It has long been established that the air we breathe is essential to keep us alive. Oxygen is necessary for all of the body's processes. However, with changes to climate and increases in air pollution abounding, how dangerous is our vital air becoming?

Air pollutants are variable. They can be gases, like carbon monoxide or ozone, as well as fine particulate matter, which can be made up of anything. According to the Environmental Protection Agency (EPA), particulate matter can be made up of acids, chemicals, metals, soil or dust particles, and other toxins that should not enter our bodies but can if they are in the air. While we cannot see this matter in the air, we do inhale trace amounts of it, and eventually those amounts can build up to dangerous levels.

A new study has found that air pollution causes thousands of premature deaths, thanks to respiratory issues. Shockingly, researchers, by the use of models to estimate how air pollution affects health, found that 2.1 million premature deaths occur globally each year because of increases in air pollution caused by humans. The researchers indicate that particulate matter alone is related to 93 percent of cardiovascular diseases, such as high blood pressure, heart attacks, strokes, and atherosclerosis, along with seven percent of lung cancer occurrences.

The two forms of pollution focused on in this study were particulate matter and ozone. Particulate matter enters the air when materials are not disposed of properly, or simply due to wind and humidity keeping the particles in the air instead of on the ground. Ozone is a dangerous gas, known to kill when it makes contact with cells like it does in the lungs. It is a key component of smog, and long-term exposure to it can be highly dangerous, according to the EPA. The researchers indicate that lately, we are emitting more of these kinds of pollutants than ever before, even at the dawn on the industrial age.

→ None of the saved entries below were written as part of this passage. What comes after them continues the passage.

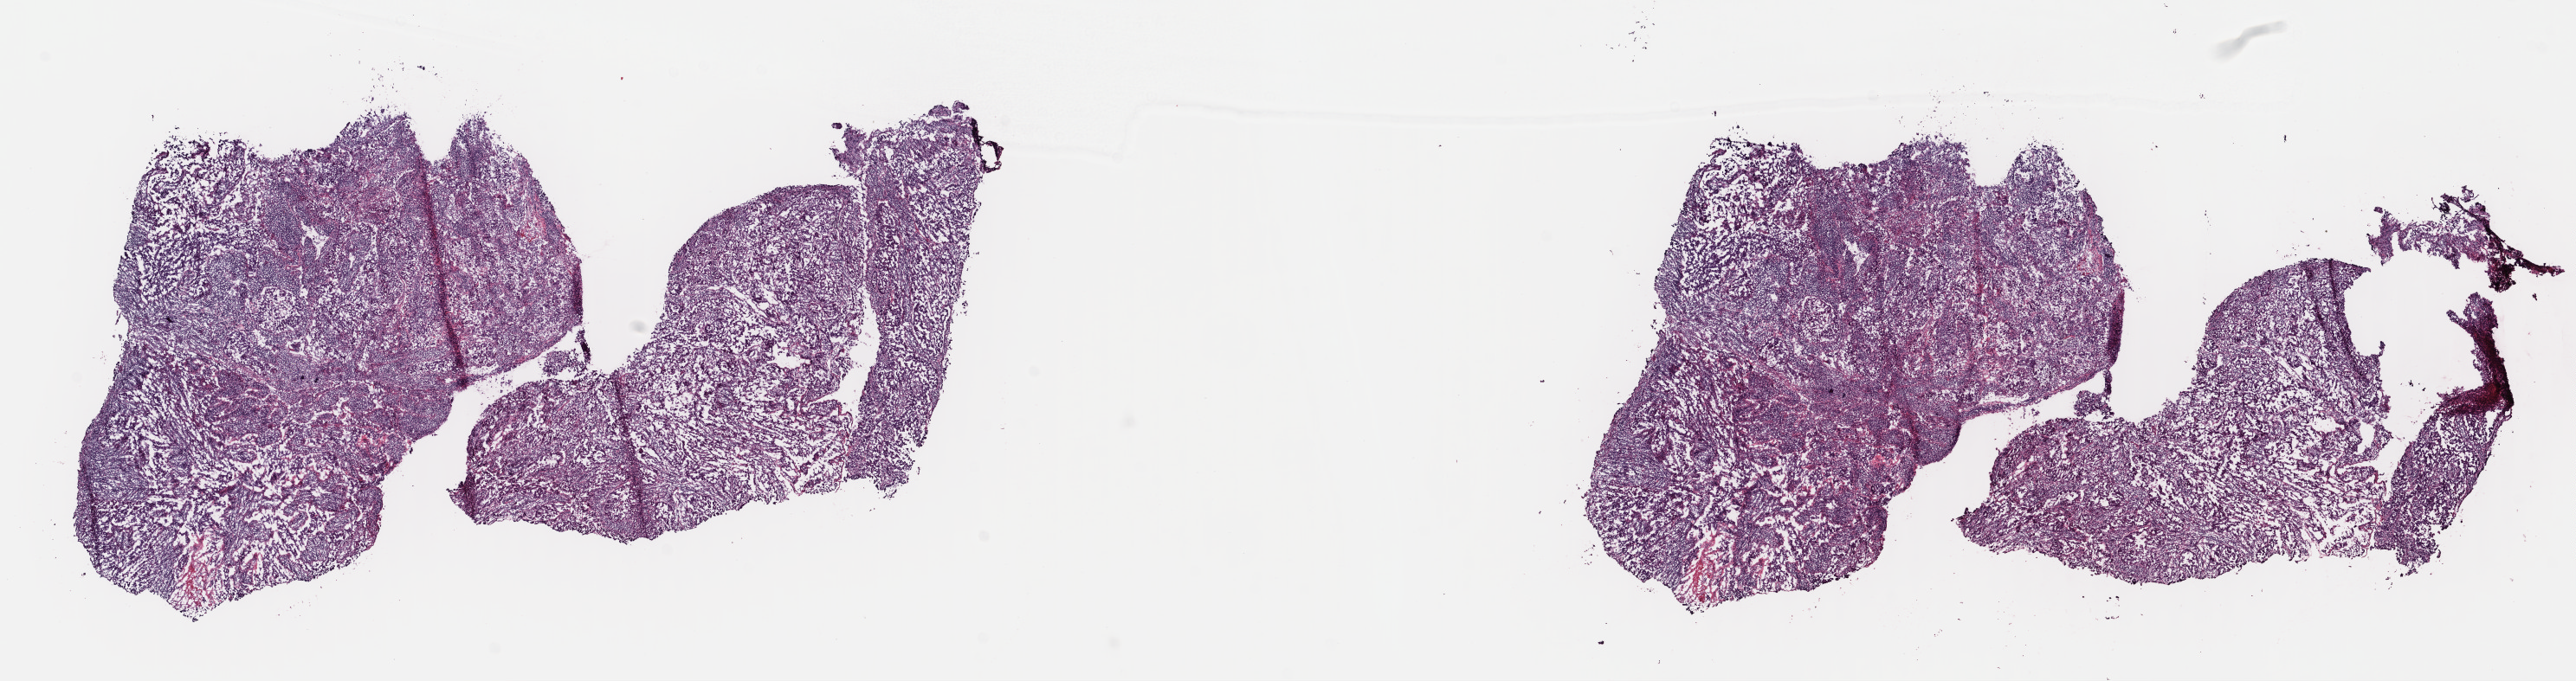
Whole-slide histology image, Hematoxylin and eosin (H&E) stained, shown as a low-resolution overview of the whole scanned area (about 23.4 x 6.2 mm, from a 40x scan), frozen section from the top of the tissue portion, uterus, primary tumour sample. Female, age 68 years at initial diagnosis. Histologic grade: G3 (poorly differentiated). Composition of this section per pathologist review: tumour cells 90%, tumour nuclei 85%, normal cells 0%, stromal cells 5%, necrosis 5%. Infiltration values recorded for this section: lymphocyte infiltration 3%, monocyte infiltration 1%, neutrophil infiltration 0%.
- FIGO stage: IA
- diagnosis: Serous cystadenocarcinoma, NOS (endometrium)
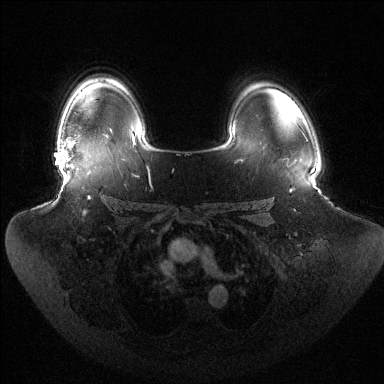
Breast MRI (dynamic contrast-enhanced), one axial slice. Position 100 of 144 along the scan axis. Dynamic contrast-enhanced series, time point 2 of 6 at this slice position (early post-contrast). 1.5 T. TE 1.5 ms, TR 4.6 ms. 384 × 384 image matrix, field of view 440 × 440 mm. Female patient.
Annotated regions visible in this slice (semi-automatically segmented with operator editing):
- enhancing-tissue mask used for the functional tumour volume (all voxels passing the contrast-enhancement thresholds inside the analysis volume; usually the tumour): bounding box [x1, y1, x2, y2] px = [61, 141, 71, 167]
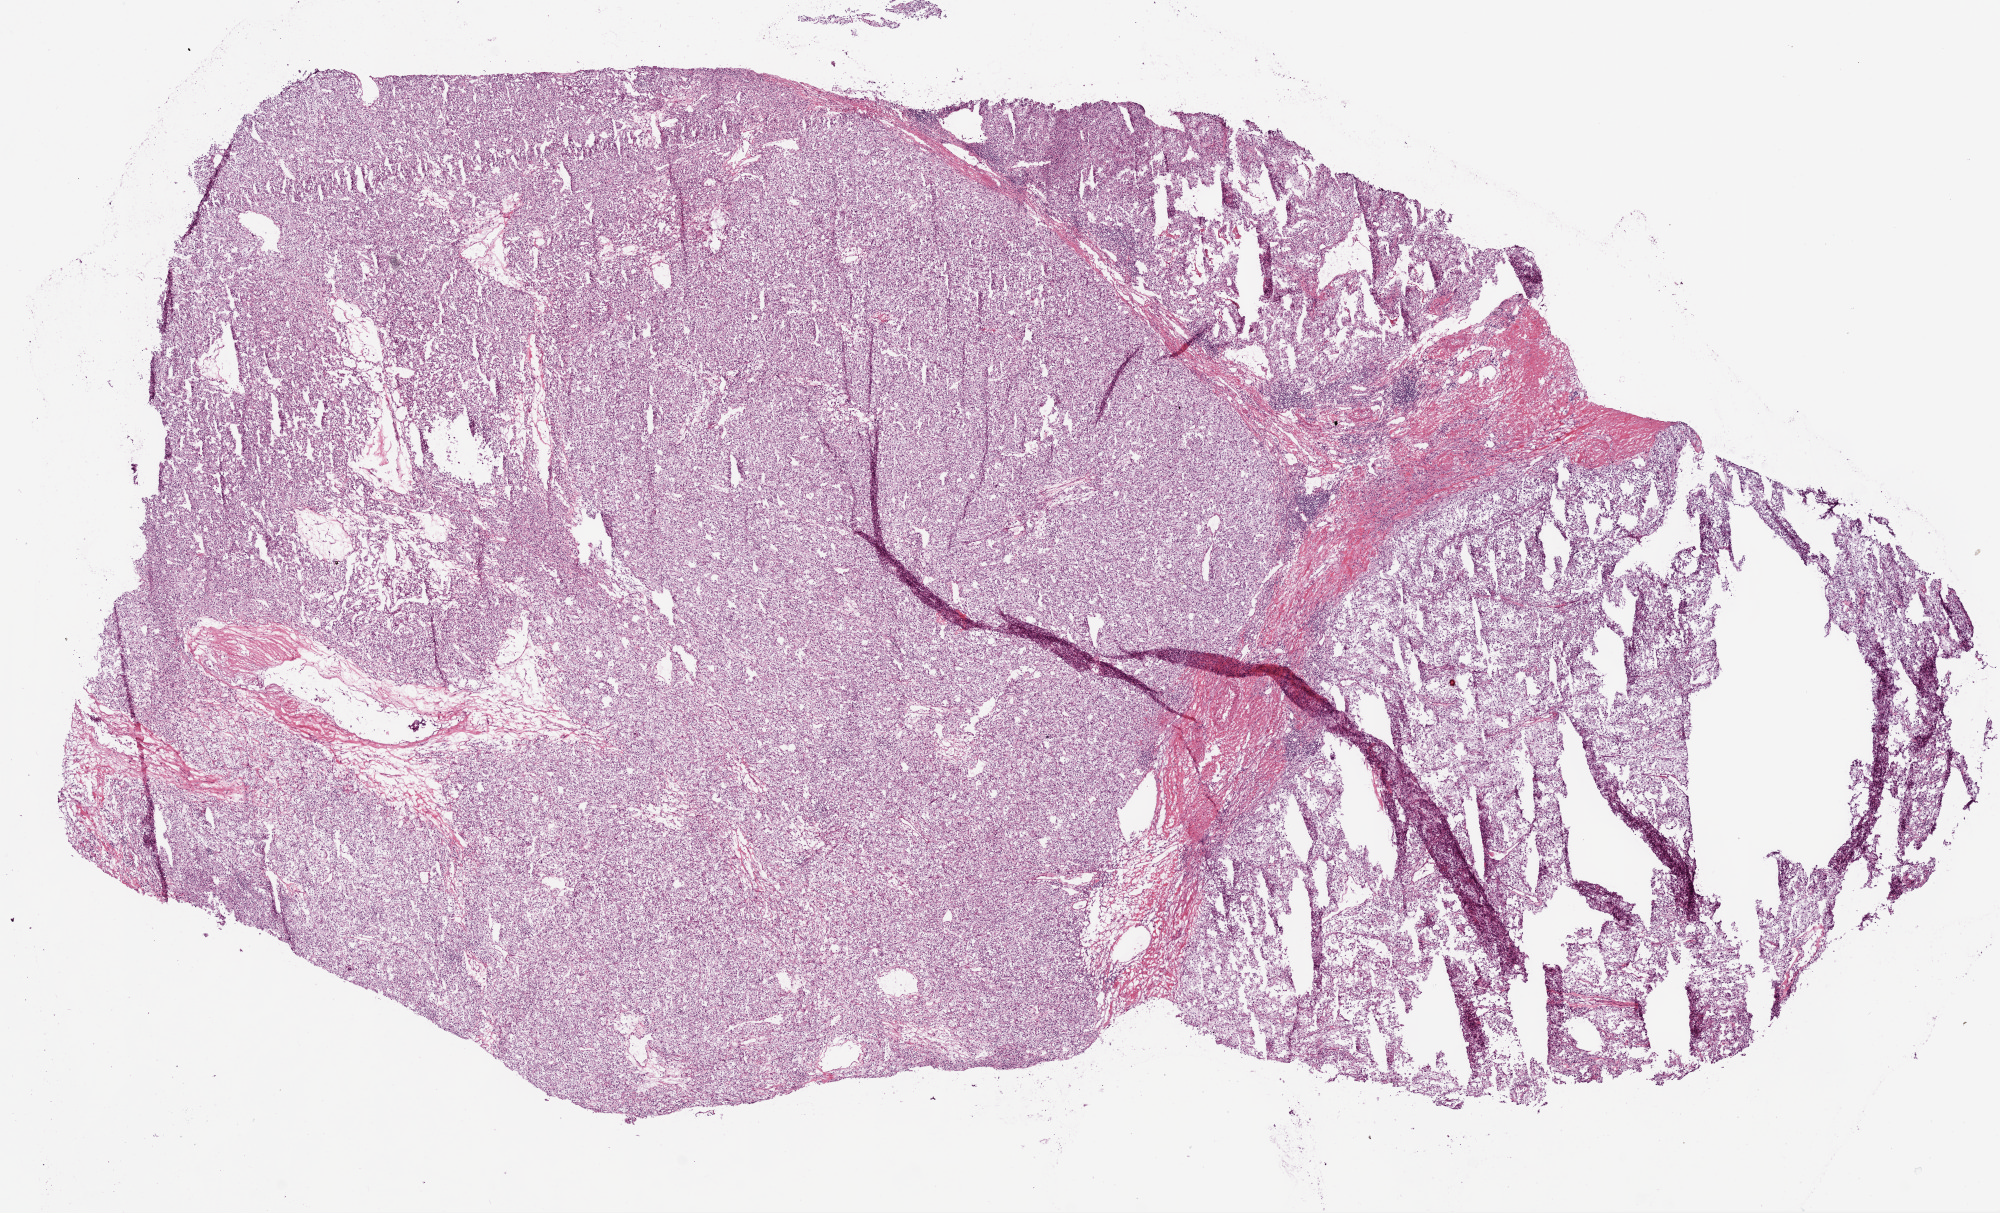
Digitized H&E-stained tissue section (whole slide) — low-resolution overview of the scanned area, about 16.0 x 9.7 mm (slide scanned at 20x), frozen section from the bottom of the tissue portion, kidney, primary tumour sample. Patient: male, age at initial diagnosis 54 years. Histologic grade: G3 (poorly differentiated). Slide review estimates, as recorded: tumour cells 90%, tumour nuclei 85%, normal cells 0%, stromal cells 10%, necrosis 0%.
* diagnosis: Clear cell adenocarcinoma, NOS
* TNM: T3b NX M0
* AJCC pathologic stage: III
* laterality: left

The researchers suggest that deaths caused by past changes to air pollution and climate were much lower than what they are now. They indicate that we are polluting the air so much now that the deaths caused by ozone have increased by nearly 400 times. Deaths caused by ozone in the air due to past changes in climate were measured to be 1,500 per year, but with models that project further pollution estimate that 470,000 deaths will occur related to the contaminant, thanks to the high rate at which we pollute our air.

The researchers explain that climate change is the reason for this sudden worsening in air pollution, as estimates regarding air pollution and related deaths only increase when climate change is factored in. Climate change affects air pollution in many ways, possibly leading to local increases or decreases in air pollution. For instance, temperature and humidity can change the formation or lifetime of a pollutant, and amount of rainfall can determine the time that pollutants can accumulate to cause severe health risks.

"Our estimates make outdoor air pollution among the most important environmental risk factors for health. Many of these deaths are estimated to occur in East Asia and South Asia, where population is high and air pollution is severe," said Jason West, Ph.D., co-author of the study.

Different countries have different levels of pollution. However, it is clear that the amount of air pollution currently measured is becoming out of control if it can be the cause of more than 2.1 million deaths. The researchers suggest that we find ways to reduce our emissions of air pollution while still considering our climate and how that can worsen current pollution's effect on health.